The ’60s toon’s going to hit the screen. Who do you think should play Speedy? Plus: a history of Speed Racer’s road from TV to Hollywood.

Go Speed Racer, go! The Mach 5’s saw blades are whizzing once more now that Warner Bros. has put Speed Racer on the fast track for summer 2008. But reviving Speed, Spritle, Racer X, and Chim Chim has been about as easy as racing 800 miles through an erupting volcano (remember that episode?). Here’s how the live-action remake of the go-go ’60s Japanese cartoon got recharged:

1995Earth Girls Are Easy director Julien Temple was set to direct a $35 million version starring Johnny Depp from a script by J.J. Abrams, but bowed out after feeling like “a little cog in a huge machine that was basically designed to sell hamburgers and toys.”

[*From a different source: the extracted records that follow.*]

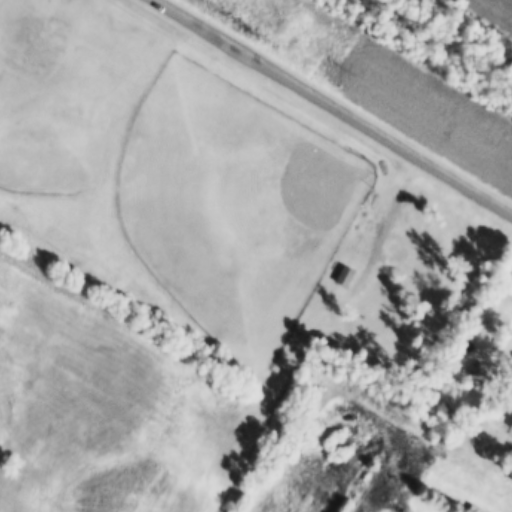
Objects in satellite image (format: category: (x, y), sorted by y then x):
road: (335, 106)
park: (236, 201)
road: (382, 230)
building: (344, 272)
building: (344, 275)
building: (480, 373)
building: (510, 418)
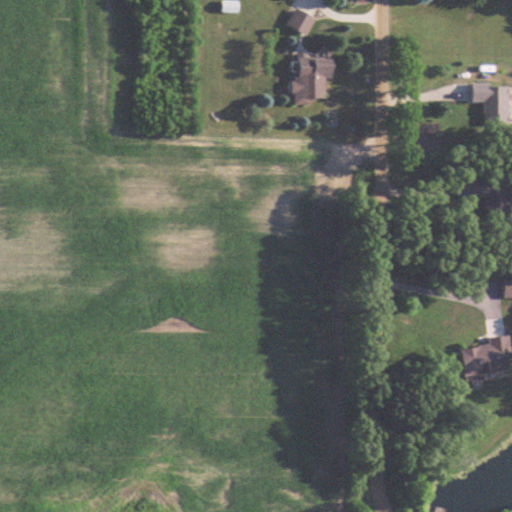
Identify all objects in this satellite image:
road: (344, 14)
building: (302, 21)
building: (313, 78)
building: (495, 102)
building: (497, 197)
road: (380, 256)
building: (508, 286)
road: (443, 288)
building: (489, 357)
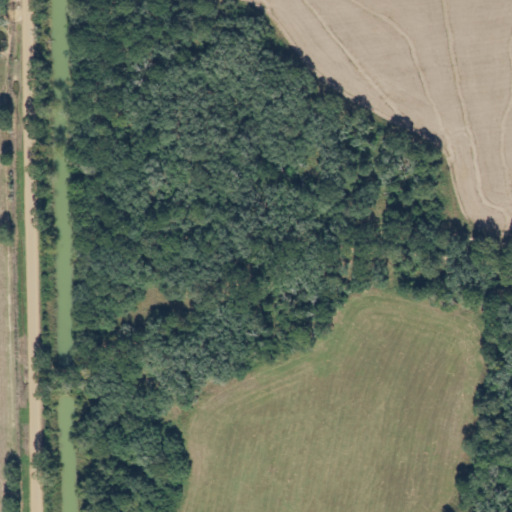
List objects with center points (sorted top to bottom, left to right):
road: (14, 14)
road: (36, 255)
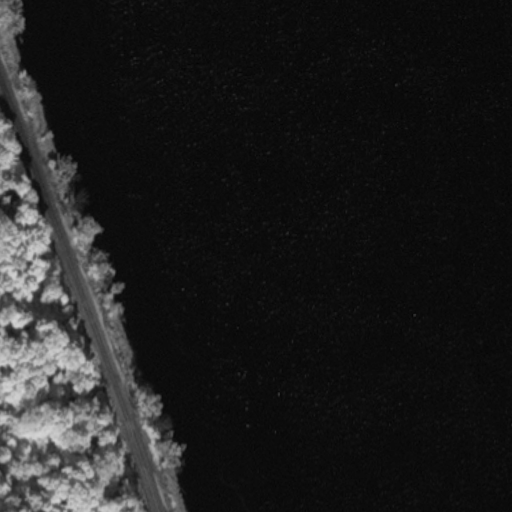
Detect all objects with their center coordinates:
railway: (79, 298)
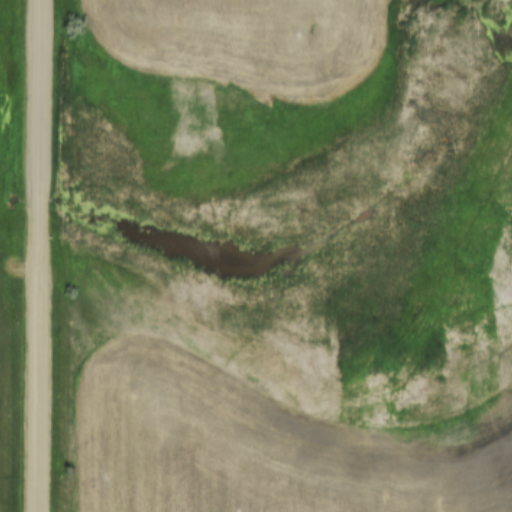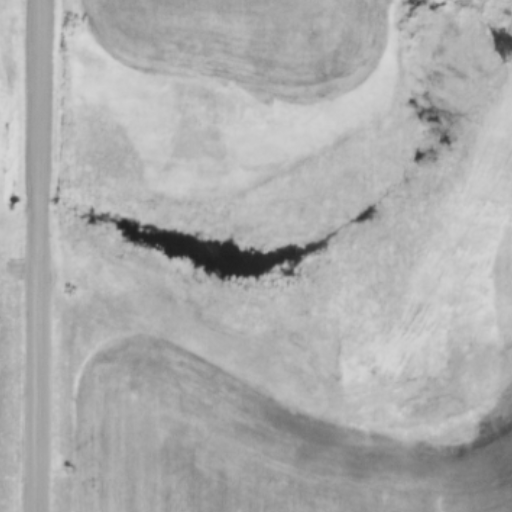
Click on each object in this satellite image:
road: (38, 256)
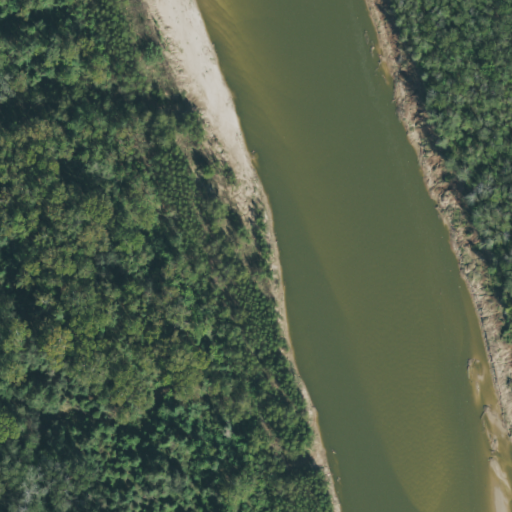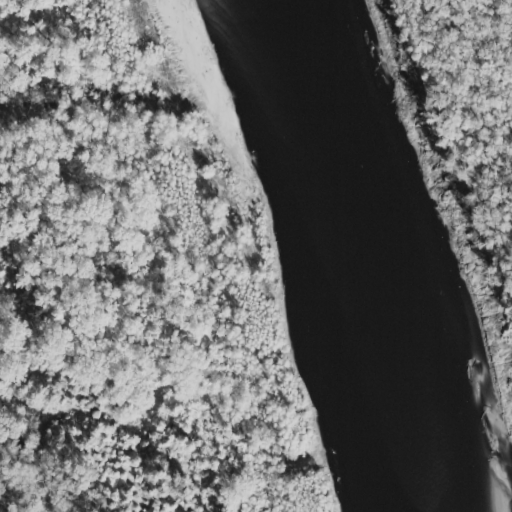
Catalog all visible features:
river: (321, 256)
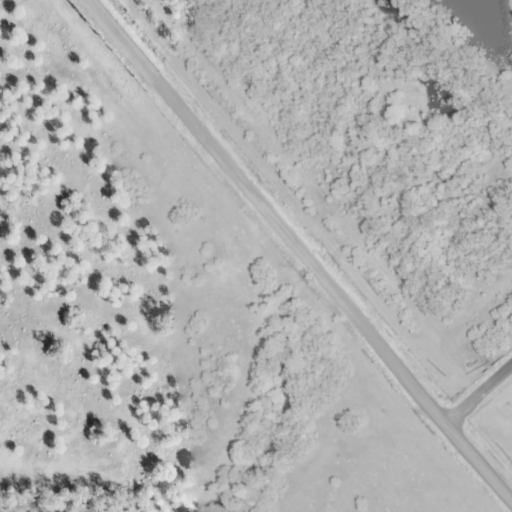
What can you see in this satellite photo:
road: (302, 248)
road: (480, 398)
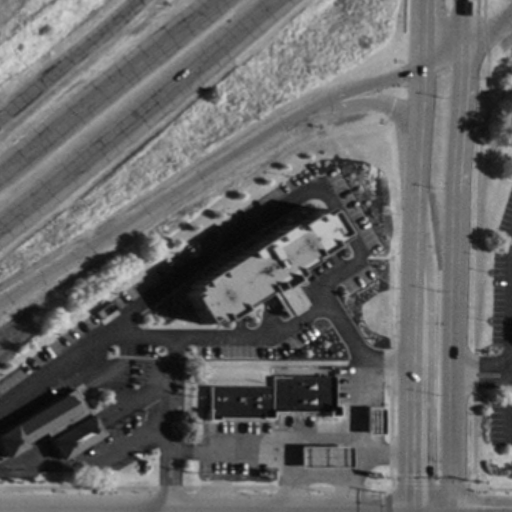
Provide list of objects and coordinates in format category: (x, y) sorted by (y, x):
road: (416, 34)
road: (468, 42)
road: (68, 56)
road: (112, 90)
road: (379, 104)
road: (139, 114)
road: (201, 176)
road: (339, 224)
road: (453, 255)
building: (260, 270)
building: (257, 271)
road: (412, 290)
road: (351, 347)
road: (171, 360)
road: (482, 375)
road: (39, 382)
road: (171, 393)
building: (270, 398)
building: (270, 399)
building: (371, 421)
building: (371, 422)
building: (51, 426)
building: (51, 428)
gas station: (322, 456)
building: (322, 456)
building: (321, 458)
road: (289, 474)
traffic signals: (409, 475)
road: (429, 485)
road: (195, 488)
road: (472, 488)
road: (289, 493)
road: (345, 493)
road: (382, 500)
road: (475, 500)
road: (87, 511)
road: (172, 511)
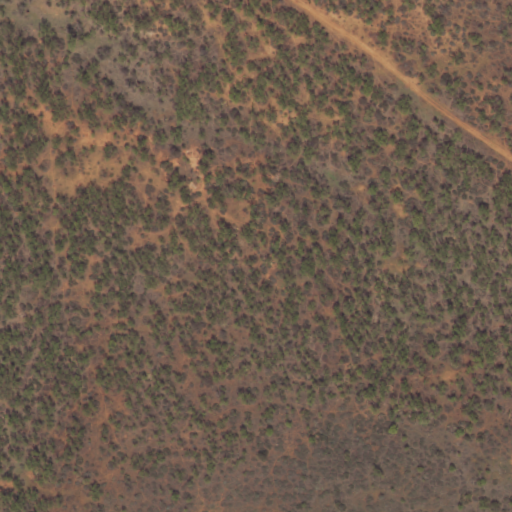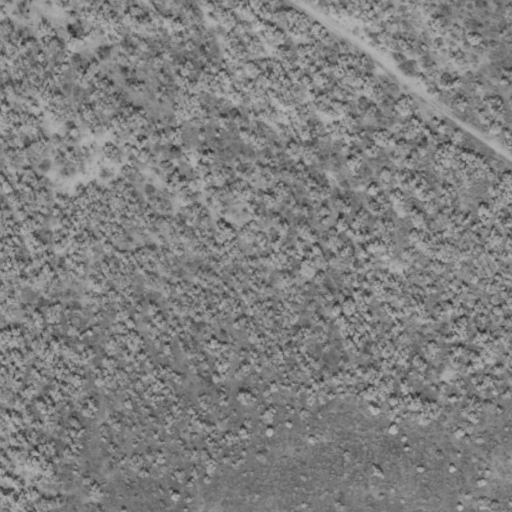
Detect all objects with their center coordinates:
road: (404, 75)
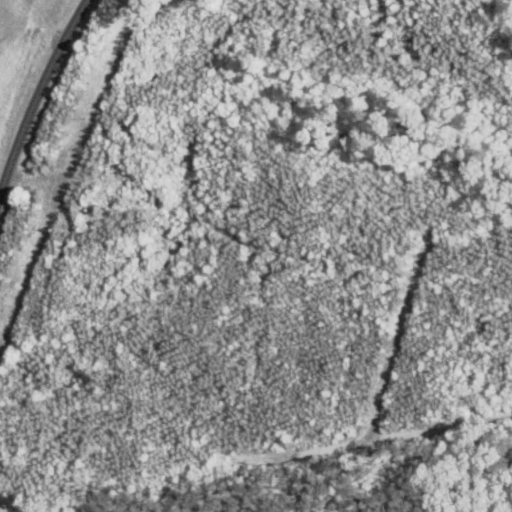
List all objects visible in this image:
road: (45, 20)
road: (37, 93)
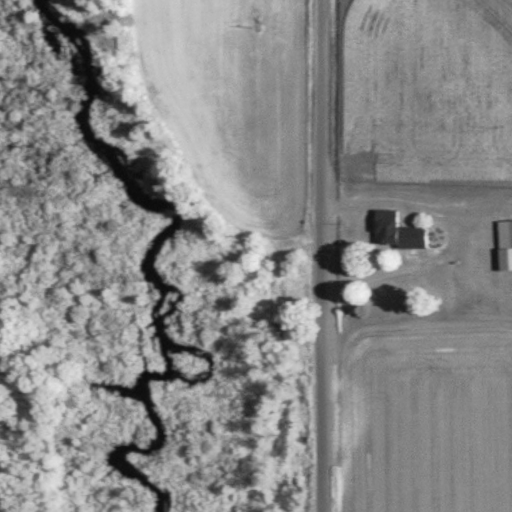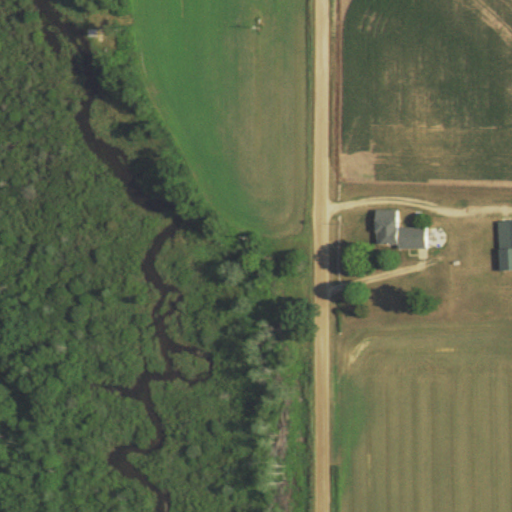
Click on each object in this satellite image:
building: (396, 229)
building: (504, 242)
road: (323, 256)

1995 – 2001 — Depp followed Temple out the door. A series of directors including Gus Van Sant (who, like Temple, planned to shoot in Australia and Japan), Alfonso Cuarón (who was asked to shave $20 million off the budget), and music video director Hype Williams then slid behind the wheel for brief periods of time. Williams worked from a script cowritten by Prison Break creator Paul Scheuring, but the project never gained traction.

2004 — A pre-Wedding Crashers Vince Vaughn pitched a family-friendly version in which he would play Speed’s secret sibling, Racer X, and executive-produce. He told Variety, “I always liked the theme of the protective older brother who can’t reveal his identity.”

2006 — Under the supervision of Matrix producer Joel Silver, the Wachowski brothers have taken over the project, as well as the production offices of Bryan Singer’s now-defunct Logan’s Run remake on the WB lot, but will probably shoot this, their first directing gig since the Neo trilogy, in Europe, where they produced V for Vendetta.